Ogni anno ad Amantea arrivano centinaia di partecipanti provenienti da ogni angolo del globo, e da quello che abbiamo potuto percepire, per ogni edizione organizzata il livello della qualità delle opere è cresciuto in modo esponenziale. Evidentemente La Guarimba stimola gli artisti a fare sempre meglio, anzi, a raccontare sempre meglio le “storie”.

Sì, c’è una partecipazione internazionale non indifferente. Siamo diventati il più grande festival del cortometraggio in Italia, in termini di numero di corti ricevuti e impatto mediatico. È una cosa che ci fa piacere ma non ci soddisfa perché rimanere troppo soddisfatti con sé stessi non permette la crescita. Per cui siamo sempre ansiosi per il passo successivo, per provare, e portare cinema nuovo al nostro pubblico.

Il nostro giornale è stato media partner de La Guarimba Film Festival nel 2015, per la sua terza edizione, e nella tua precedente intervista rilasciata a Ghigliottina ci raccontasti che l’idea di base era di “riportare il cinema alla gente e la gente al cinema”. In un momento particolare come questo in che modo avete organizzato la manifestazione, a cominciare dalle misure di sicurezza?

Abbiamo investito non poco nella sicurezza però non abbiamo perso l’occasione di lavorare con le esperienze eccellenti locali: le mascherine che userà la squadra ce le ha date Teresa Bruno, che durante i mesi peggiori ha organizzato con le signore amanteane la cucitura di più di 3.000 mascherine per poi distribuirle negli ospedali del cosentino. Abbiamo lavorato da vicino con la Protezione Civile e con i commissari del Comune di Amantea (sciolto per mafia ad inizio di quest’anno). Insomma, c’è di sicuro un lavoro in più per mettere su un evento del genere che, in condizioni normali, è abbastanza impegnativo.

Giulio, Amantea è una delle perle della Calabria e il vostro festival, ormai appuntamento fisso dell’estate nonostante il Covid-19, è stato citato anche dal New York Times. Questi attestati di stima possono essere un’ulteriore rampa di lancio per il rilancio di un territorio che da tanto, troppo tempo, soffre di gravi problematiche, pensiamo ad esempio ai legami tra criminalità organizzata e politica locale?
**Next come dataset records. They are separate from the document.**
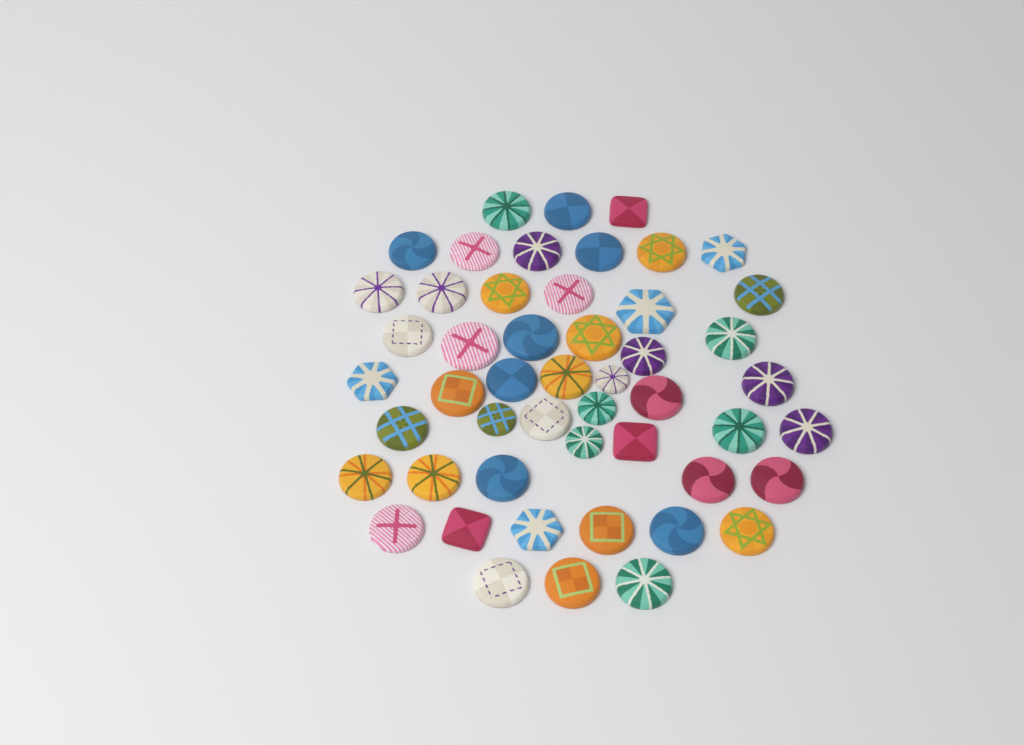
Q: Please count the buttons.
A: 50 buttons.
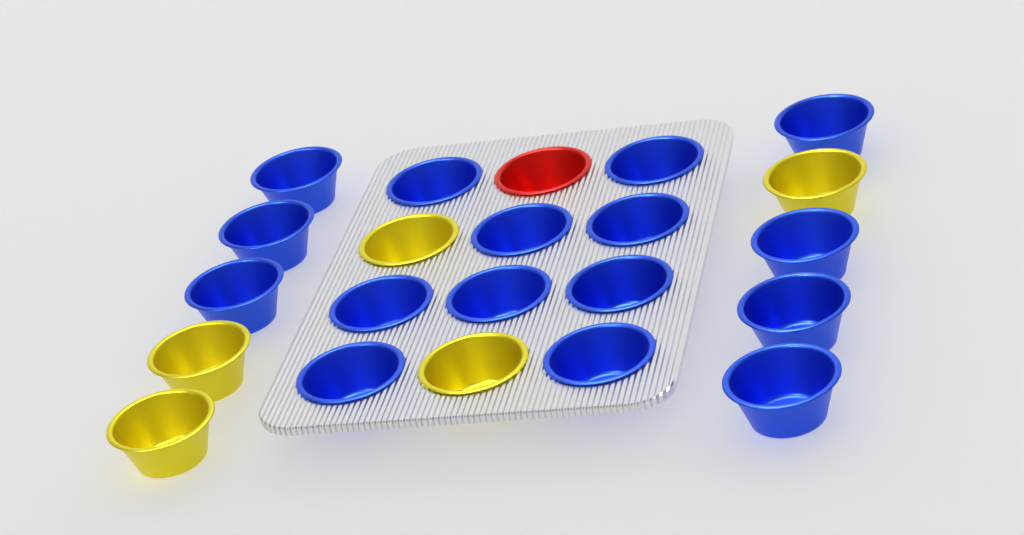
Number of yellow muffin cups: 5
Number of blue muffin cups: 16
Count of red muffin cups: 1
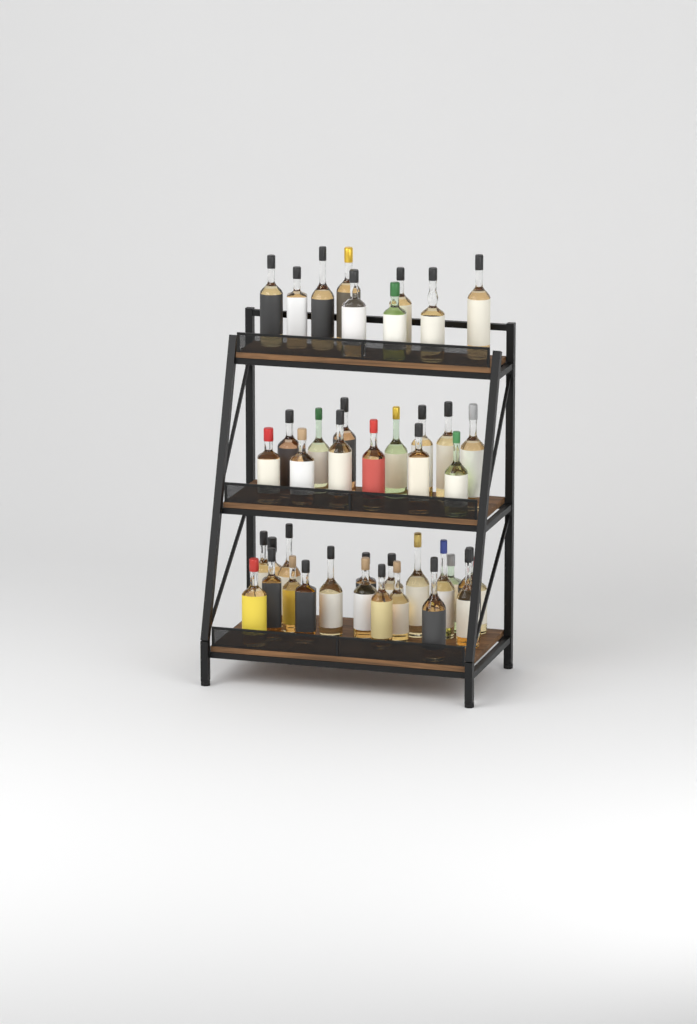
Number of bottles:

Non penso che un festival possa risolvere tutti i problemi del territorio ma credo che se ognuno di noi si concentrasse nelle soluzioni, come facciamo noi, di sicuro le cose potrebbero cambiare. La Guarimba ha portato Amantea nel mondo, legandola a qualcosa di positivo e di bello, a differenza dei nostri politici e di quei cittadini in malafede che ci hanno derubato e offeso. Questo è un territorio che ha bisogno di molto amore, di molta dedizione, di tante esperienze positive. Io credo che stiamo facendo la nostra parte.